Subscribe to the Non-Human & AI Identity Journal

How should security teams govern AI assistants that can access files and APIs?

Treat each assistant as a non-human identity with explicit owners, least privilege, and a documented lifecycle. Then review every file, API, and memory path it can reach. If a capability is not required for the business task, remove it. Governance only works when the assistant’s identity boundary is narrower than the data it can touch.

Why This Matters for Security Teams

AI assistants that can read files, call APIs, and retain memory are not just chat interfaces. They operate like non-human identities with execution authority, which means their risk profile depends on what they can reach, not just what prompt they receive. Current guidance suggests treating these assistants as governed workloads, with explicit ownership, least privilege, and reviewable boundaries across data, secrets, and tool access. That aligns with the broader NHI governance posture described in the Ultimate Guide to NHIs and the access-control concerns highlighted in the OWASP Non-Human Identity Top 10.

The practical issue is that assistants can chain tools, preserve context, and reuse credentials in ways a human user never would. A file read can become an API write, then a memory write, then an exfiltration path. Security teams should therefore govern the whole action surface: identity, data scope, external connectors, and revocation. In practice, many security teams encounter unauthorized data reach only after an assistant has already indexed sensitive files or invoked an overbroad API permission, rather than through intentional design review.

How It Works in Practice

Start by defining the assistant as a distinct NHI with a named owner, approved use case, and a lifecycle that includes provisioning, review, rotation, and retirement. Then reduce standing access and issue just enough privilege for the task at hand. For assistant workloads, that often means short-lived tokens, scoped API grants, and tightly controlled file system paths rather than broad user impersonation. The Lifecycle Processes for Managing NHIs section of the Ultimate Guide to NHIs is a useful reference for building that operational discipline.

For agents and assistants, static RBAC often becomes too blunt. It grants access based on role, but the assistant’s behavior is goal-driven and can change with context. Current best practice is evolving toward runtime policy checks, where the system evaluates what the assistant is trying to do, on which resource, with which context, before granting access. That approach fits the direction of the NIST Cybersecurity Framework 2.0 and the governance expectations in the NIST Cybersecurity Framework 2.0. If the assistant needs credentials, prefer just-in-time issuance and automatic revocation, and treat memory stores as sensitive persistence layers rather than harmless chat history. For exposed credential risk patterns, see LLMjacking: How Attackers Hijack AI Using Compromised NHIs and the DeepSeek breach.

  • Bind each assistant to a workload identity, not a shared human account.
  • Issue ephemeral secrets with narrow scope and short TTLs for each task.
  • Log every file read, API call, tool handoff, and memory write as an access event.
  • Revoke access automatically when the task ends or the context changes.

These controls tend to break down in environments with legacy app impersonation, long-lived service keys, or tools that cannot evaluate policy at request time because the assistant then inherits broad access it cannot safely constrain.
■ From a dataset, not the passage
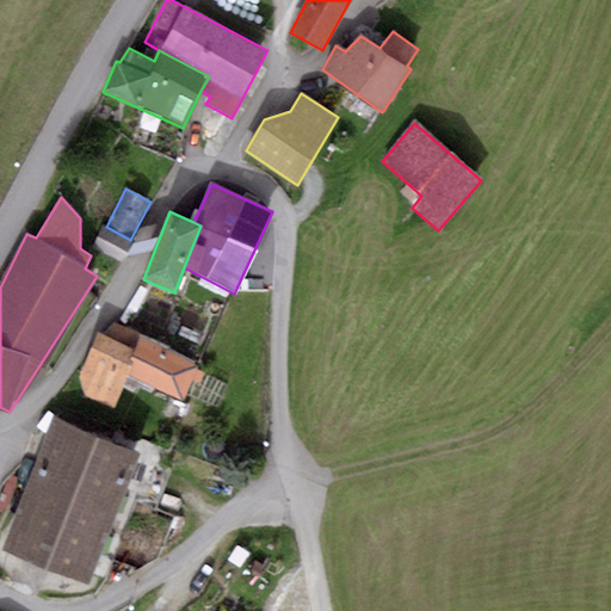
[(103,226),(92,248),(121,264),(133,241),(130,240),(106,227),(103,226)]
Common Variations and Edge Cases

Tighter control often increases operational overhead, requiring organisations to balance safety against developer speed and assistant usefulness. That tradeoff is especially visible when assistants need to work across SaaS platforms, internal file shares, and APIs that do not support fine-grained scoping. There is no universal standard for this yet, so current guidance suggests prioritising the highest-risk paths first: secrets, write actions, external sharing, and privileged admin workflows.

One edge case is memory. A short-term context window is not the same as a durable data store, but once memory is persisted it becomes governed data and should be reviewed like any other repository of sensitive content. Another edge case is delegated access through OAuth or connector frameworks, where the assistant may appear to be acting within a user session while actually retaining broader access than the business task requires. That is why the visibility issues described in The State of Non-Human Identity Security matter here, and why the 52 NHI Breaches Analysis remains relevant to AI assistant governance.

For teams adopting agentic systems, the safest pattern is to combine workload identity, runtime authorisation, and ephemeral secrets rather than rely on fixed roles alone. That approach is consistent with OWASP Non-Human Identity Top 10 guidance and the agent governance direction emerging from AI risk frameworks. In practice, the hardest failures happen when an assistant is treated like a convenient interface instead of a governed identity with an auditable blast radius.

Standards & Framework Alignment

This section maps relevant standards and security frameworks to the operational risks and controls described in this guidance.

OWASP Agentic AI Top 10 and CSA MAESTRO address the attack and risk surface, while NIST AI RMF set the governance and control requirements practitioners need to meet.

Framework Control / Reference Relevance
OWASP Agentic AI Top 10 A1 Agentic assistants need runtime controls for dynamic tool use and autonomy.
CSA MAESTRO M1 MAESTRO addresses governance for autonomous AI systems with tool access.
NIST AI RMF GOVERN AI RMF governance is needed for accountability over assistant behavior.

Define accountability, oversight, and review gates before assistant deployment.